Given all this i am tempted (when I finally get the villa) to go for the highest speed Internet I can get, go cheaper on the cable, and then just subscribe to the coverage on MLB.com, NHL.com, and NFL game pass, and download the Daily Show when I can. Which leaves my wife's soap operas and I think there are few options with those.


----------



## fcjb1970 (Apr 30, 2010)

Roadworrier said:


> Given all this i am tempted (when I finally get the villa) to go for the highest speed Internet I can get, go cheaper on the cable, and then just subscribe to the coverage on MLB.com, NHL.com, and NFL game pass, and download the Daily Show when I can. Which leaves my wife's soap operas and I think there are few options with those.


I don't have any TV service anymore not even basic. I download everything I want to watch. It is pretty easy to find very good quality avi (or these days more likely mp4) of pretty much any US TV show within hours of it being aired back home. For things you might want in true HD you can usually find MKV files for most shows in 786 and/or 1080.
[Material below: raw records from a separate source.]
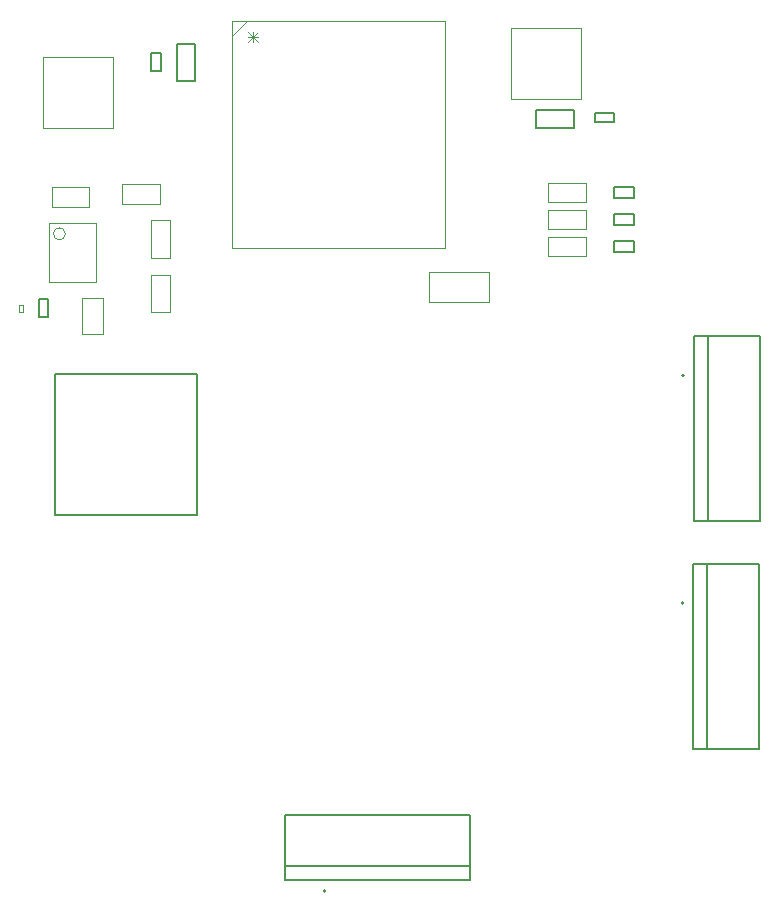
<source format=gbr>
%TF.GenerationSoftware,Altium Limited,Altium Designer,22.9.1 (49)*%
G04 Layer_Color=16711935*
%FSLAX23Y23*%
%MOIN*%
%TF.SameCoordinates,7E49B892-F471-4493-957F-970E4ADD815D*%
%TF.FilePolarity,Positive*%
%TF.FileFunction,Other,Top_3D_Body*%
%TF.Part,Single*%
G01*
G75*
%TA.AperFunction,NonConductor*%
%ADD57C,0.008*%
%ADD59C,0.005*%
%ADD60C,0.003*%
%ADD70C,0.004*%
%ADD72C,0.001*%
D57*
X3759Y2087D02*
G03*
X3759Y2087I-4J0D01*
G01*
X3761Y2846D02*
G03*
X3761Y2846I-4J0D01*
G01*
X2566Y1128D02*
G03*
X2566Y1128I-4J0D01*
G01*
X1664Y2379D02*
Y2851D01*
Y2379D02*
X2136D01*
Y2851D01*
X1664D02*
X2136D01*
X2069Y3952D02*
X2131D01*
X2069Y3826D02*
Y3952D01*
Y3826D02*
X2131D01*
Y3952D01*
X1609Y3101D02*
X1641D01*
X1609Y3039D02*
Y3101D01*
Y3039D02*
X1641D01*
Y3101D01*
X3268Y3731D02*
X3394D01*
Y3669D02*
Y3731D01*
X3268Y3669D02*
X3394D01*
X3268D02*
Y3731D01*
X3463Y3721D02*
X3526D01*
Y3689D02*
Y3721D01*
X3463Y3689D02*
X3526D01*
X3463D02*
Y3721D01*
X3527Y3437D02*
X3593D01*
X3527D02*
Y3473D01*
X3593D01*
Y3437D02*
Y3473D01*
X3527Y3347D02*
X3593D01*
X3527D02*
Y3383D01*
X3593D01*
Y3347D02*
Y3383D01*
X3527Y3257D02*
X3594D01*
X3527D02*
Y3293D01*
X3594D01*
Y3257D02*
Y3293D01*
X2016Y3859D02*
Y3921D01*
X1984Y3859D02*
X2016D01*
X1984D02*
Y3921D01*
X2016D01*
D59*
X3838Y1602D02*
X4010D01*
X3838D02*
Y2218D01*
X4010D01*
Y1602D02*
Y2218D01*
X3791Y1602D02*
Y2218D01*
Y1602D02*
X3838D01*
X3791Y2218D02*
X3838D01*
X3840Y2361D02*
X4012D01*
X3840D02*
Y2977D01*
X4012D01*
Y2361D02*
Y2977D01*
X3793Y2361D02*
Y2977D01*
Y2361D02*
X3840D01*
X3793Y2977D02*
X3840D01*
X2431Y1163D02*
Y1210D01*
X3047Y1163D02*
Y1210D01*
X2431Y1163D02*
X3047D01*
X2431Y1382D02*
X3047D01*
X2431Y1210D02*
Y1382D01*
Y1210D02*
X3047D01*
Y1382D01*
D60*
X2307Y3990D02*
X2340Y3956D01*
X2307D02*
X2340Y3990D01*
X2307Y3973D02*
X2340D01*
X2323Y3956D02*
Y3990D01*
D70*
X1698Y3318D02*
G03*
X1698Y3318I-20J0D01*
G01*
X3418Y3767D02*
Y4003D01*
X3182Y3767D02*
Y4003D01*
X3418D01*
X3182Y3767D02*
X3418D01*
X1887Y3417D02*
X2013D01*
X1887Y3483D02*
X2013D01*
Y3417D02*
Y3483D01*
X1887Y3417D02*
Y3483D01*
X1982Y3364D02*
X2048D01*
X1982Y3238D02*
X2048D01*
Y3364D01*
X1982Y3238D02*
Y3364D01*
Y3056D02*
X2048D01*
X1982Y3182D02*
X2048D01*
X1982Y3056D02*
Y3182D01*
X2048Y3056D02*
Y3182D01*
X1753Y2985D02*
Y3105D01*
X1822Y2985D02*
Y3105D01*
X1753D02*
X1822D01*
X1753Y2985D02*
X1822D01*
X1643Y3157D02*
X1800D01*
X1643Y3353D02*
X1800D01*
Y3157D02*
Y3353D01*
X1643Y3157D02*
Y3353D01*
X1778Y3407D02*
Y3473D01*
X1652Y3407D02*
Y3473D01*
Y3407D02*
X1778D01*
X1652Y3473D02*
X1778D01*
X1556Y3058D02*
Y3082D01*
X1544Y3058D02*
Y3082D01*
X1556D01*
X1544Y3058D02*
X1556D01*
X2910Y3190D02*
X3110D01*
Y3090D02*
Y3190D01*
X2910Y3090D02*
X3110D01*
X2910D02*
Y3190D01*
X3307Y3333D02*
X3435D01*
X3307Y3397D02*
X3435D01*
Y3333D02*
Y3397D01*
X3307Y3333D02*
Y3397D01*
Y3243D02*
X3435D01*
X3307Y3307D02*
X3435D01*
Y3243D02*
Y3307D01*
X3307Y3243D02*
Y3307D01*
Y3423D02*
X3435D01*
X3307Y3487D02*
X3435D01*
Y3423D02*
Y3487D01*
X3307Y3423D02*
Y3487D01*
X1622Y3672D02*
Y3908D01*
X1858Y3672D02*
Y3908D01*
X1622D02*
X1858D01*
X1622Y3672D02*
X1858D01*
D72*
X2255Y3270D02*
Y4026D01*
X2964D01*
Y3270D02*
Y4026D01*
X2255Y3270D02*
X2964D01*
X2255Y3976D02*
X2305Y4026D01*
%TF.MD5,b71deec787159767508449aa9834cfe7*%
M02*

</source>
I did NFL for the playoffs last year and was really impressed with the signal quality. Here and there it slowed down, but most of the games the picture and sound were great. MLB is a little more hit and miss. The biggest problem with MLB is that games will (far to frequently) reset and start over. But I love coming home and watching the previous days game (well as a Rockie/Cub fan maybe not this year). But there is zero coverage of baseball here so unless you go looking for a score you will not know it. Same with football, very easy to keep from knowing a score for a day or so till you can watch it on delay.


----------



## Roadworrier (Jul 3, 2012)

I have the ESPN score and game update app on my iDevices and that works all the time everywhere so I can ruin the suspense.


----------



## fcjb1970 (Apr 30, 2010)

Roadworrier said:


> I have the ESPN score and game update app on my iDevices and that works all the time everywhere so I can ruin the suspense.


Back in CO I had the baseball package so I could watch Cubs games and often would save to DVR and watch at night. Cannot tell you how many phone conversations with my dad began with, 'I have not seen the game do not say anything...'


----------